You’ve sold your house, now what?
The sold sticker has been freshly plastered on the board outside and the celebratory bottle of champagne is empty.
It is only natural to feel the stress relief — but enjoy that breather because the process is only just beginning.
Many people dread the thought of moving house, but it can be a cathartic and rewarding experience if approached with a positive mindset.
Time is of the essence
To have your best chance of avoiding delays with lenders, it is important to start the conveyancing process as soon as possible after exchanging the signed contracts.
And if you intend to move into another property, you should align your dates for settlement to avoid any untoward, last-minute surprises.
Tick off the boxes
The first and foremost administrative task is to arrange insurance cover for your new home.

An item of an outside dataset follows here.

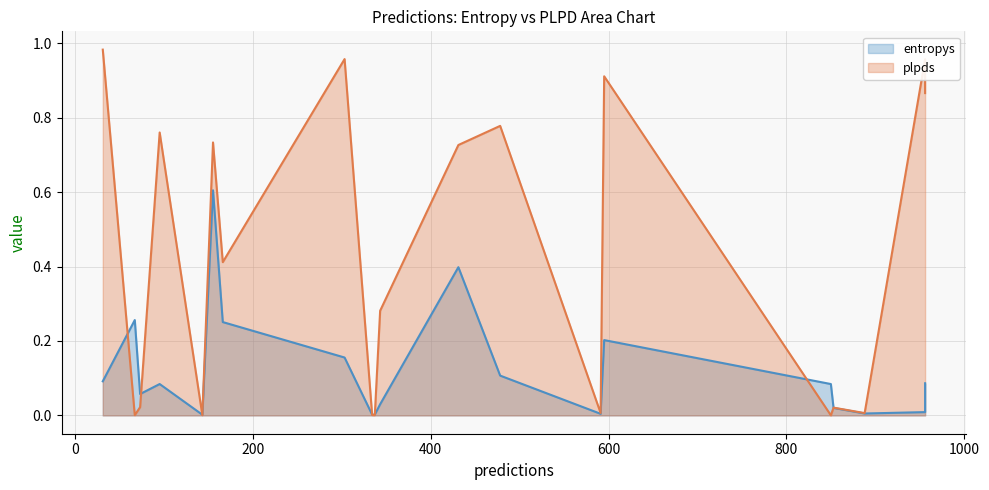

Rank the series at 591 from highest to lowest value.

plpds, entropys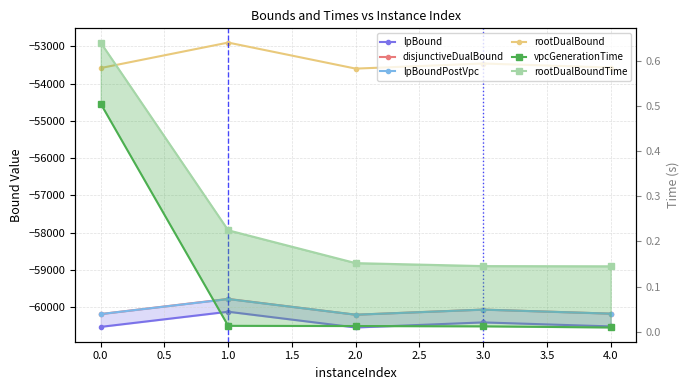

What is the sum of all rootDualBound values?

-267123.3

Likewise, contact utility and internet companies for disconnection and arrange for it to be on at your next address.
Countless other tasks can be undertaken in the weeks to come, such as redirecting mail, notifying banks and updating your driver’s licence.
Your next move will depend on your individual circumstances – be it renting, downsizing or upsizing.
But the perceived upheaval can vary according to what you intend to take with you.
Ask for three quotes from reputable removalists and even investigate the do-it-yourself option if your load is lighter than most.
Most removalist companies have an online tool to help you calculate what space will be required in a truck.
If you’re heading to another place, ensure you have a copy of its floorplan so you can start mapping out where your furniture and belongings fit.
If on the other hand, you’re unsure of your next destination, it is probably best to investigate storage options. They are often an ideal source for sturdy packing boxes, including port-a-robes to transport your wardrobes.
Create a welcome folder
If you hadn’t already prepared one for the sale process, this compendium for the next owner should contain all the various appliance manuals and warranties, receipts of improvements should they still be under warranty (i.e. damp proofing) and a timeline of major works completed, including contact details of who carried it out.
Try to reduce what you use to the bare minimum.
For example, keep out only the crockery, cutlery and cooking utensils you would use each day, and wash them at the end of each day.
If possible, label boxes according to the rooms in which they will be unloaded (i.e. Sarah’s room, kitchen, bathroom). During sorting, be sure to have boxes to take to the op shop and others you can list for sale online at Gumtree, eBay or Facebook Marketplace.
Transporting copious amounts of food makes no sense, so prepare by cutting your weekly grocery list and consuming existing pantry supplies.
If anything, all that should remain for the move is your pantry staples and arrange for online grocery delivery, including the first night’s meal, when you’re busy settling in at your new address.
There’s also the small matter of cleaning the home, which can often overwhelm many at a late stage.
Emptying cupboards well in advance of moving day ensure they can be thoroughly cleaned and only need a quick wipe as you prepare to depart.
Renters and often departing homeowners are required to provide professional clean of the existing residence.
Always have a Plan B
It is next to impossible for everything to run smoothly, particularly when there are elements outside of your control, so ensure there is a backup plan in place.
This may include staying somewhere close to your new home or moving in with family for a short stay prior to your next move. Remember that a little short-term inconvenience is worthwhile for long-term gain.